PROVIDED DATA:
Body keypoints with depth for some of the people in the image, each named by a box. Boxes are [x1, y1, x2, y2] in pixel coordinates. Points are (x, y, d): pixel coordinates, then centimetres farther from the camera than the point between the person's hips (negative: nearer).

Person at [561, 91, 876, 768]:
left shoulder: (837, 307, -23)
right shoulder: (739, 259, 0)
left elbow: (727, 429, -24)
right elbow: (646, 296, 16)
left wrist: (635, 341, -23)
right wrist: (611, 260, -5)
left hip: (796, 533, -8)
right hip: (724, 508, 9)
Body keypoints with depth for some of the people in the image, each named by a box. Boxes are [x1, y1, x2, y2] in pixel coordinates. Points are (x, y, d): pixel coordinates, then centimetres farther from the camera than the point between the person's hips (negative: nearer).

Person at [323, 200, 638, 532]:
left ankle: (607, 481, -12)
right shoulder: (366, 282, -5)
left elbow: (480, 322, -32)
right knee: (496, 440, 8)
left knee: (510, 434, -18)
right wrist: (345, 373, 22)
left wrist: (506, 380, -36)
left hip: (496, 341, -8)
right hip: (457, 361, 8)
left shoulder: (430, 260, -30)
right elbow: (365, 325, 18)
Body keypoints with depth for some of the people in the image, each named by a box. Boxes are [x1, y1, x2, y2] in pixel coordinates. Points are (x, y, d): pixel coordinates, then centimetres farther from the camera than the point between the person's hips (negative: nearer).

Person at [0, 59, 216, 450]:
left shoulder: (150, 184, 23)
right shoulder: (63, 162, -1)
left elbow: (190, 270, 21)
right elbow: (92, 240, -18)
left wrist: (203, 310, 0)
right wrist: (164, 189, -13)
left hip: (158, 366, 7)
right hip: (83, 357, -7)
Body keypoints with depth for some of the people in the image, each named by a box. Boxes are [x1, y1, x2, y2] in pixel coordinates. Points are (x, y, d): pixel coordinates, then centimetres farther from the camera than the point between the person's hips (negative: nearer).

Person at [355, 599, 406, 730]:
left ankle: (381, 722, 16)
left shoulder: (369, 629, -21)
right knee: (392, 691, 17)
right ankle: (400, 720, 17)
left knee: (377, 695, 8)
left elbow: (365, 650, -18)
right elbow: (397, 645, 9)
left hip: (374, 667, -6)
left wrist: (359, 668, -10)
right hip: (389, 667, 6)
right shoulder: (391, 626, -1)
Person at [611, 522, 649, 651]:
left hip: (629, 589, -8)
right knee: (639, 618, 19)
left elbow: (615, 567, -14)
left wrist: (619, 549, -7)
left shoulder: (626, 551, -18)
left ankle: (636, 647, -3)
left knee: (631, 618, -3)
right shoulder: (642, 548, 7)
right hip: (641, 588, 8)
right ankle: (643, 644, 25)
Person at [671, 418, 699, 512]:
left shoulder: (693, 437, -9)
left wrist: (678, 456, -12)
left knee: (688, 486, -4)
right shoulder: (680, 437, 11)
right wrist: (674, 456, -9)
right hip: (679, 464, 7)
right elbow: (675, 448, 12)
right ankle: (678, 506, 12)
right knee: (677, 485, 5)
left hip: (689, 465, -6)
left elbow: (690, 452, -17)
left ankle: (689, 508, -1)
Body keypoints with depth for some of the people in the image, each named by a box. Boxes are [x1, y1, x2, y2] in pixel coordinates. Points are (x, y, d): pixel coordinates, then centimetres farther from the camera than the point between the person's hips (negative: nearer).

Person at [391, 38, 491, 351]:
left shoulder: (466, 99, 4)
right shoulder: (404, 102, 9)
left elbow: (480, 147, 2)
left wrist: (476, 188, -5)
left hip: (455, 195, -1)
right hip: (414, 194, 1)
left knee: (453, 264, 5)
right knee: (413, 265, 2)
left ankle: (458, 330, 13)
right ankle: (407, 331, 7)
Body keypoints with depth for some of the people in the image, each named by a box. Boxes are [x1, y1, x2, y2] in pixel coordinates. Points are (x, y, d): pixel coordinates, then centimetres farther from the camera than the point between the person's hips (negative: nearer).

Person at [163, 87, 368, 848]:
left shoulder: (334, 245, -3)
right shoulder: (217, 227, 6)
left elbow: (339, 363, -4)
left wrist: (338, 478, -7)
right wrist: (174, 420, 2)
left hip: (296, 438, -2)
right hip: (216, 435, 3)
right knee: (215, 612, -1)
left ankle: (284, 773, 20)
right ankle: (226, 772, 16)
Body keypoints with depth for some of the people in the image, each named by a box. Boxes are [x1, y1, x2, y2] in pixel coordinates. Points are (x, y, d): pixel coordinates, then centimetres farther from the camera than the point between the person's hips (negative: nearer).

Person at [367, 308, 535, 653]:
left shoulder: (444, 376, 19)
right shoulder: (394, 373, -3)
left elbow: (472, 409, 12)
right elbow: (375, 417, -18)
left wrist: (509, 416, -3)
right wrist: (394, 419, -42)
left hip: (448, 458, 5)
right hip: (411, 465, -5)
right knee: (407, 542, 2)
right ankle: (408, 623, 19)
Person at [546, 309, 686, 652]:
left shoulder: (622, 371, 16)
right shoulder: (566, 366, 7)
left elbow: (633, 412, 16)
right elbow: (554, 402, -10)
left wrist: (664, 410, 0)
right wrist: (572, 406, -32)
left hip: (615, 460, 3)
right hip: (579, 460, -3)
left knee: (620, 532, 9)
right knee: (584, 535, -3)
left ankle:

TASK DESCRIPTION: Rewrite all the entries, putting "hand" in place of every "wrist" and leaving everything else unchanged.

RESULT FOR THIS TASK:
Body keypoints with depth for some of the people in the image, each named by a box. Boxes are [x1, y1, x2, y2] in pixel coordinates. Points are (x, y, d): pixel coordinates, then centimetres farther from the camera than the point between the person's hips (negative: nearer).

Person at [561, 91, 876, 768]:
left shoulder: (837, 307, -23)
right shoulder: (739, 259, 0)
left elbow: (727, 429, -24)
right elbow: (646, 296, 16)
left hand: (635, 341, -23)
right hand: (611, 260, -5)
left hip: (796, 533, -8)
right hip: (724, 508, 9)
Body keypoints with depth for some of the people in the image, each named by a box. Boxes are [x1, y1, x2, y2] in pixel coordinates. Points are (x, y, d): pixel coordinates, then centimetres farther from the camera than the point between the person's hips (negative: nearer).

Person at [323, 200, 638, 532]:
left ankle: (607, 481, -12)
right shoulder: (366, 282, -5)
left elbow: (480, 322, -32)
right knee: (496, 440, 8)
left knee: (510, 434, -18)
right hand: (345, 373, 22)
left hand: (506, 380, -36)
left hip: (496, 341, -8)
right hip: (457, 361, 8)
left shoulder: (430, 260, -30)
right elbow: (365, 325, 18)
Body keypoints with depth for some of the people in the image, each named by a box. Boxes are [x1, y1, x2, y2] in pixel coordinates. Points are (x, y, d): pixel coordinates, then centimetres farther from the camera than the point between the person's hips (negative: nearer).

Person at [0, 59, 216, 450]:
left shoulder: (150, 184, 23)
right shoulder: (63, 162, -1)
left elbow: (190, 270, 21)
right elbow: (92, 240, -18)
left hand: (203, 310, 0)
right hand: (164, 189, -13)
left hip: (158, 366, 7)
right hip: (83, 357, -7)
Body keypoints with depth for some of the people in the image, each named by a box. Boxes are [x1, y1, x2, y2] in pixel coordinates. Points are (x, y, d): pixel coordinates, then centimetres farther from the camera than the point between the person's hips (negative: nearer).

Person at [355, 599, 406, 730]:
left ankle: (381, 722, 16)
left shoulder: (369, 629, -21)
right knee: (392, 691, 17)
right ankle: (400, 720, 17)
left knee: (377, 695, 8)
left elbow: (365, 650, -18)
right elbow: (397, 645, 9)
left hip: (374, 667, -6)
left hand: (359, 668, -10)
right hip: (389, 667, 6)
right shoulder: (391, 626, -1)
Person at [611, 522, 649, 651]:
left hip: (629, 589, -8)
right knee: (639, 618, 19)
left elbow: (615, 567, -14)
left hand: (619, 549, -7)
left shoulder: (626, 551, -18)
left ankle: (636, 647, -3)
left knee: (631, 618, -3)
right shoulder: (642, 548, 7)
right hip: (641, 588, 8)
right ankle: (643, 644, 25)
Person at [671, 418, 699, 512]:
left shoulder: (693, 437, -9)
left hand: (678, 456, -12)
left knee: (688, 486, -4)
right shoulder: (680, 437, 11)
right hand: (674, 456, -9)
right hip: (679, 464, 7)
right elbow: (675, 448, 12)
right ankle: (678, 506, 12)
right knee: (677, 485, 5)
left hip: (689, 465, -6)
left elbow: (690, 452, -17)
left ankle: (689, 508, -1)
Body keypoints with depth for some of the people in the image, each named by a box. Boxes are [x1, y1, x2, y2] in pixel coordinates. Points are (x, y, d): pixel coordinates, then centimetres farther from the camera than the point between the person's hips (negative: nearer).

Person at [391, 38, 491, 351]:
left shoulder: (466, 99, 4)
right shoulder: (404, 102, 9)
left elbow: (480, 147, 2)
left hand: (476, 188, -5)
left hip: (455, 195, -1)
right hip: (414, 194, 1)
left knee: (453, 264, 5)
right knee: (413, 265, 2)
left ankle: (458, 330, 13)
right ankle: (407, 331, 7)
Body keypoints with depth for some of the people in the image, each named by a box. Boxes are [x1, y1, x2, y2] in pixel coordinates. Points are (x, y, d): pixel coordinates, then centimetres farther from the camera than the point between the person's hips (negative: nearer).

Person at [163, 87, 368, 848]:
left shoulder: (334, 245, -3)
right shoulder: (217, 227, 6)
left elbow: (339, 363, -4)
left hand: (338, 478, -7)
right hand: (174, 420, 2)
left hip: (296, 438, -2)
right hip: (216, 435, 3)
right knee: (215, 612, -1)
left ankle: (284, 773, 20)
right ankle: (226, 772, 16)
Body keypoints with depth for some of the people in the image, each named by a box. Boxes are [x1, y1, x2, y2] in pixel coordinates. Points are (x, y, d): pixel coordinates, then centimetres farther from the camera than the point between the person's hips (negative: nearer).

Person at [367, 308, 535, 653]:
left shoulder: (444, 376, 19)
right shoulder: (394, 373, -3)
left elbow: (472, 409, 12)
right elbow: (375, 417, -18)
left hand: (509, 416, -3)
right hand: (394, 419, -42)
left hip: (448, 458, 5)
right hip: (411, 465, -5)
right knee: (407, 542, 2)
right ankle: (408, 623, 19)
Person at [546, 309, 686, 652]:
left shoulder: (622, 371, 16)
right shoulder: (566, 366, 7)
left elbow: (633, 412, 16)
right elbow: (554, 402, -10)
left hand: (664, 410, 0)
right hand: (572, 406, -32)
left hip: (615, 460, 3)
right hip: (579, 460, -3)
left knee: (620, 532, 9)
right knee: (584, 535, -3)
left ankle:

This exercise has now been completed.